Required action A: Rewrite the pregnancy blog post between "We’ll start with" and "used to be.", inclusive, putting "acne" in place of "dandruff".
Required action B: Carry on the pregnancy blog post from its final sentence.

Excerpted passage:
+===+
I always joked I’d write a book about this but for now, a series of blog posts will have to do!
In this post I’m going to be sharing with you some of the weird and wonderful – and not so wonderful – things they don’t tell you about pregnancy.
I’ll start with a little disclaimer. I had a pretty rough pregnancy; I was a walking pregnancy cliche. If there was a pregnancy symptom, I had it. So if you’re you’re looking for a fluffy post about pregnancy glows and sailing through with no sickness, this is probably not the article for you. It’s not all bad, I definitely don’t want to scare anyone so there are plenty of funny and nice things they don’t tell you – I think!
There seems to be so much that they don’t tell you about pregnancy. It’s like it’s all a secret or something. So I’m going to share with you all of the things that took me by surprise. A lot of these things are like little insignificant things in movies and TV shows, or just mentioned in passing by pregnant women or when you Google it. But when you experience them – wow.
We’ll start with that famous pregnancy glow. I did not glow. I don’t know what the opposite to glowing is, but that was me. I had dandruff and really dry skin that I wanted to rip off. I’d moisturise it, and five minutes later, it was dry and scaly again. It was worse during the first trimester, but lasted through the whole of my pregnancy, and even now at 19 months postpartum, my skin is still much drier than it used to be.
+===+
Dataset records:
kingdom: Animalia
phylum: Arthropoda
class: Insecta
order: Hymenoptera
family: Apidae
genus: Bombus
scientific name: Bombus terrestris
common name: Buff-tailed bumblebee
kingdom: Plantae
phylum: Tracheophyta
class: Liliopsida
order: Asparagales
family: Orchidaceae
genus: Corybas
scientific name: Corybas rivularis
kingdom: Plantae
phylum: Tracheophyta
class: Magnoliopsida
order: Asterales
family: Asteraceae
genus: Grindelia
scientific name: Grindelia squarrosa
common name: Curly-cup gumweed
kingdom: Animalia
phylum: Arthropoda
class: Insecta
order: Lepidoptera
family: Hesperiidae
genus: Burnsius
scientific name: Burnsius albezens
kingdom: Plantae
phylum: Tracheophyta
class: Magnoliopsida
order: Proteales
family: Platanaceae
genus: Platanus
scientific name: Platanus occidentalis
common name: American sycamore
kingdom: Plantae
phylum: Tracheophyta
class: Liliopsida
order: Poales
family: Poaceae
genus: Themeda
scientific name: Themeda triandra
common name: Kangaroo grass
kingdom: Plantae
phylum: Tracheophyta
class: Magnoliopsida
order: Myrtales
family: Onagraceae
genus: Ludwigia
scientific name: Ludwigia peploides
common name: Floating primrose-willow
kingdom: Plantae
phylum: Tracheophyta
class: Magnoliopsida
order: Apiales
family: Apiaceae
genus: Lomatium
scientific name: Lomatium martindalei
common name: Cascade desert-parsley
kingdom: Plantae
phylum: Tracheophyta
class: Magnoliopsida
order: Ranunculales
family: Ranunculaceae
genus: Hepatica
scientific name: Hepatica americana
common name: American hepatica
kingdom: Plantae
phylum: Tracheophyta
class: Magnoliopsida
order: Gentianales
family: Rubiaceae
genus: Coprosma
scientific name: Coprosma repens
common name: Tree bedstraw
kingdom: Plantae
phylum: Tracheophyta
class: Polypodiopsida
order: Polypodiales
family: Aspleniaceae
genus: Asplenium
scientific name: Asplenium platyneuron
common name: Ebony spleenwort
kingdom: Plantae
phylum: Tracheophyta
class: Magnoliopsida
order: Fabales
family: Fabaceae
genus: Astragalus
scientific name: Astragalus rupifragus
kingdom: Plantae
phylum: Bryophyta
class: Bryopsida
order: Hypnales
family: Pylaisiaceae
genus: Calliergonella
+===+
Written response A:
We’ll start with that famous pregnancy glow. I did not glow. I don’t know what the opposite to glowing is, but that was me. I had acne and really dry skin that I wanted to rip off. I’d moisturise it, and five minutes later, it was dry and scaly again. It was worse during the first trimester, but lasted through the whole of my pregnancy, and even now at 19 months postpartum, my skin is still much drier than it used to be.

Written response B:
How difficult it is to keep quiet. We decided that we weren’t going to tell anyone about the pregnancy until we’d had the twelve week scan, and had seen for ourselves that there was actually a baby. But no one tells how hard it is to not say anything. We went into the first lockdown when I was nine weeks pregnant, which took away that overwhelming urge to tell everyone our amazing news, but it also meant that we didn’t actually get to tell anyone in person, which was a massive disappointment.
Morning sickness. I don’t know who cam upe with the term ‘morning sickness’ but they had obviously never actually experienced it. First thing in the morning was the only tine of day that I didn’t feel sick. I was sick at least three times a day, and usually more like five times a day, from 5-35 weeks. I had a two week break around 18 weeks pregnant, and then it came back with a vengeance.
I also suffered with food reflux (more about that later), and actually ended up on various different medications to try and stop the sickness. I had tried every sickness remedy you can think of, and absolutely nothing worked for me.
Cravings. I just assumed that cravings were something that everyone got, and was kind of looking forward to laughing about weird cravings. I did not have a single craving; in fact, I just wanted to be able to eat something which would actually stay down!
People feel like they can comment on things that they wouldn’t normally dream of asking about.They really do ask you things like “was it planned?” and “how long did it take?” without even realising that they’re actually asking about your sex life. I mean, you wouldn’t just ask a co-worker how often they have sex now, would you? They also feel like its acceptable to say “You’re looking big” – it seems like when you’re pregnant, anyone can comment on your appearance and it’s perfectly acceptable!
Emotions.Your hear a lot about how your hormones are all over the place, and you’ll probably be over-emotional. I didn’t particularly find this; I think I was so ill all the time that I didn’t have the energy to be! I remember having days where I did feel teary for no apparent reason, but other than that, my emotions were pretty normal.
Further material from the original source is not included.